According to the firm, the agreements signed with GHL enabled the FBN to return to good standing as it would enable FBN to declare a profit of N151Bn ($377.5million) for the year ending December 31, 2021 instead of N302Bn loss at the then exchange rate.
GHL added that the agreements made it clear that the Non-Performing Loan had nothing to do with GHL beyond the fact that 50 per cent of profits from OML 120 due to FBN under the Subrogation Agreement will be used by FBN to settle the hole created in its books by the Non-Performing Loan (NPL).
The statement added, “Following the agreements with GHL, FBN’s market capitalization of N256.6Bn, more than tripled to over N900Bn as of 30th November 2024.
“Essentially, GHL’s grouse is FBN’s failure to meet its agreed and executed financial commitments which GHL had believed would be made, when it signed the agreement resulting in critical challenges for the development of OML 120.”
The firm further explained that FBN’s credit and risk team verified and approved all contracts and invoices due to the contractors engaged for the development and operations of the oil mining lease and made payments directly to these contractors and service providers.
It therefore stated that the allegations of a diversion of the monies advanced to GHL “befuddling and without merit as payment were made by FBN directly to service providers after vetting and approval by its credit and risk teams…”
The firm also faulted the Mareva injunction granted by Justice Deinde Dipeolu of the Federal High Court in Lagos based on an application by First Bank and FBNQuest Trustees Limited.
It added that GHL in seeking to exercise its options under the agreement to find new lenders and partners that can be efficient and cost effective to save the project for Nigeria had approached the Court to seek injunctive reliefs and protective orders to secure its commercial and economic interests and find resolution via arbitration.

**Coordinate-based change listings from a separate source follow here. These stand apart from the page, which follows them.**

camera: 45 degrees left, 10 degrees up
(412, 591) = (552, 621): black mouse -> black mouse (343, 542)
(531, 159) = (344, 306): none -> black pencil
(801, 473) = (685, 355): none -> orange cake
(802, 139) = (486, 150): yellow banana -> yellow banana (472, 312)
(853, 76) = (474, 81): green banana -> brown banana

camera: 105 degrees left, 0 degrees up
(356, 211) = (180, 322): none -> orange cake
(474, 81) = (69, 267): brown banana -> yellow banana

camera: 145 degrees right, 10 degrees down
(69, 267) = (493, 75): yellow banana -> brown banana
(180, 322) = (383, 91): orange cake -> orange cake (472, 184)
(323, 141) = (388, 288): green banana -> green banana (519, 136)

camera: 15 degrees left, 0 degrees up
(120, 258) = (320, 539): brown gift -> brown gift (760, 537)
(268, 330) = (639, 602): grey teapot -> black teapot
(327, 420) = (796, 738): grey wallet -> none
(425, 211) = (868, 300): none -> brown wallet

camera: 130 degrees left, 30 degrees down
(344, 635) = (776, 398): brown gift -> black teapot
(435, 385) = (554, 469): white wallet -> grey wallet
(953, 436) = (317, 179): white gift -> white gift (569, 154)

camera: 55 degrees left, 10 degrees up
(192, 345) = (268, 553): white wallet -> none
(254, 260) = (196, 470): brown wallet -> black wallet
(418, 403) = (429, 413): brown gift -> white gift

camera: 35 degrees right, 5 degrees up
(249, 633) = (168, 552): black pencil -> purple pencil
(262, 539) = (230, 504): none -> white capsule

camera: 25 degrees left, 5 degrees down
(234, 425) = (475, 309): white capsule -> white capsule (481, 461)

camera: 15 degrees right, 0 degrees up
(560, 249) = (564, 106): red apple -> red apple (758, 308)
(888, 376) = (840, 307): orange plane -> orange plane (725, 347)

According to the statement, the company secured an Order restraining FBN from obstructing or preventing GHL from obtaining or securing loan facilities or funding necessary for the exploration or operation of OML 120.
It got another order restraining FBN from making any calls or demands, or taking any steps whatsoever to enforce any security, receivables, instrument, finance documents or assets of GHL which have been charged as Security while FBN was also restrained “from appointing an operator, asset manager or any person/institution of the same/similar ilk in respect of OML 120, pending the hearing and determination of the arbitration proceedings between GHL and FBN.”